Darkroom Experimentation

Darkroom Experimentation is a theme I identify closely with, having printed in darkrooms in some form since the age of 11, so I was delighted to be asked to curate this exhibition. My work as a professional printer, researcher, and teacher of historical processes requires me to work with a high degree of precision and technical quality. While I enjoy working in this way and being able to predict and control a particular process, my artistic practice often pulls me in the opposite direction: towards the unexpected, the experimental, and the unknown.

While reviewing the many excellent submissions, three themes seemed to recur in many of the works, so I have chosen to select two artists for each. While the themes may seem unrelated at first, some of the works weave strands of more than one of them together. The first, and one familiar to me from my own practice, explores the abstract and expressive possibilities of photographic materials when used in their purest form: to make images without cameras or negatives, using only light, light-sensitive materials, and chemicals. Ayako Sakuragi and Megan Acevedo’s dream-like, dynamic, and almost musical pieces recall the work of early abstract painters and photographers.

The second theme addresses the climate crisis and confronts the photographic medium’s environmental impact. In Transmutation, Eileen White incorporates waste and reuse into every aspect of her work: the negatives were made with recycled glass plates and an antique camera, developed using homemade plant compost, and printed onto consumer waste packaging. Katharine Palmer’s photograms are also preoccupied with waste: the prints are photograms made with discarded plastic, and meditate on the material’s permeation of every biological and ecological system on our planet.

Finally, many of the works submitted dealt with themes of subjectivity and identity - particularly female identity - in keeping with our celebration of Women in the Darkroom.
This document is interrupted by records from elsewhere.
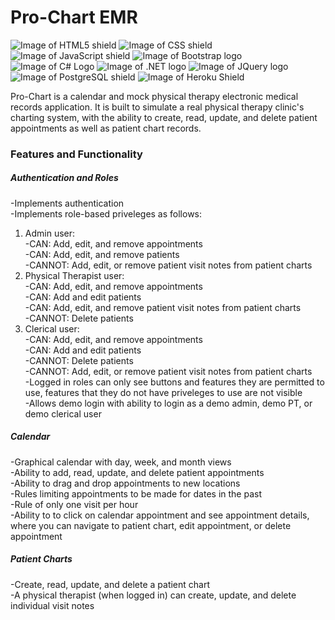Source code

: # Pro-Chart EMR

![Image of HTML5 shield](https://img.shields.io/badge/HTML5-E34F26?style=for-the-badge&logo=html5&logoColor=white) ![Image of CSS shield](https://img.shields.io/badge/CSS3-1572B6?style=for-the-badge&logo=css3&logoColor=white
) ![Image of JavaScript shield](https://img.shields.io/badge/JavaScript-F7DF1E?style=for-the-badge&logo=javascript&logoColor=black) ![Image of Bootstrap logo](https://img.shields.io/badge/Bootstrap-563D7C?style=for-the-badge&logo=bootstrap&logoColor=white) ![Image of C# Logo](https://img.shields.io/badge/C%23-239120?style=for-the-badge&logo=c-sharp&logoColor=white) ![Image of .NET logo](https://img.shields.io/badge/.NET-5C2D91?style=for-the-badge&logo=.net&logoColor=white)
 ![Image of JQuery logo](https://img.shields.io/badge/jQuery-0769AD?style=for-the-badge&logo=jquery&logoColor=white
) ![Image of PostgreSQL shield](https://img.shields.io/badge/PostgreSQL-316192?style=for-the-badge&logo=postgresql&logoColor=white
) ![Image of Heroku Shield](https://img.shields.io/badge/Heroku-430098?style=for-the-badge&logo=heroku&logoColor=white)

Pro-Chart is a calendar and mock physical therapy electronic medical records application. It is built to simulate a real physical therapy clinic's charting system, with the ability to create, read, update, and delete patient appointments as well as patient chart records.

### Features and Functionality
##### Authentication and Roles
-Implements authentication \
-Implements role-based priveleges as follows:
  1. Admin user: \
    -CAN: Add, edit, and remove appointments \
    -CAN: Add, edit, and remove patients \
    -CANNOT: Add, edit, or remove patient visit notes from patient charts 
  2. Physical Therapist user: \
    -CAN: Add, edit, and remove appointments \
    -CAN: Add and edit patients \
    -CAN: Add, edit, and remove patient visit notes from patient charts \
    -CANNOT: Delete patients 
  3. Clerical user: \
    -CAN: Add, edit, and remove appointments \
    -CAN: Add and edit patients \
    -CANNOT: Delete patients \
    -CANNOT: Add, edit, or remove patient visit notes from patient charts \
-Logged in roles can only see buttons and features they are permitted to use, features that they do not have priveleges to use are not visible \
-Allows demo login with ability to login as a demo admin, demo PT, or demo clerical user 

##### Calendar
-Graphical calendar with day, week, and month views \
-Ability to add, read, update, and delete patient appointments \
-Ability to drag and drop appointments to new locations \
-Rules limiting appointments to be made for dates in the past \
-Rule of only one visit per hour \
-Ability to to click on calendar appointment and see appointment details, where you can navigate to patient chart, edit appointment, or delete appointment 

##### Patient Charts
-Create, read, update, and delete a patient chart \
-A physical therapist (when logged in) can create, update, and delete individual visit notes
Laura Gales icon-like portraits empower her subjects’ personal choice to wear hijab; while Sabrina Komars unsettling self-portraits on bacterial cellulose convey the fluidity of identity and the imprints left by trauma and anxiety.

All the selected works show great creativity and ingenuity both in their experimental use of darkroom processes, and their exploration of challenging subject matter that is often challenging. The standard of work submitted was very high: I could have selected three times as many artists and still have plenty left on my shortlist! Thank you to everyone who took the time to submit, and thank you to those who were able to donate to this very worthy cause.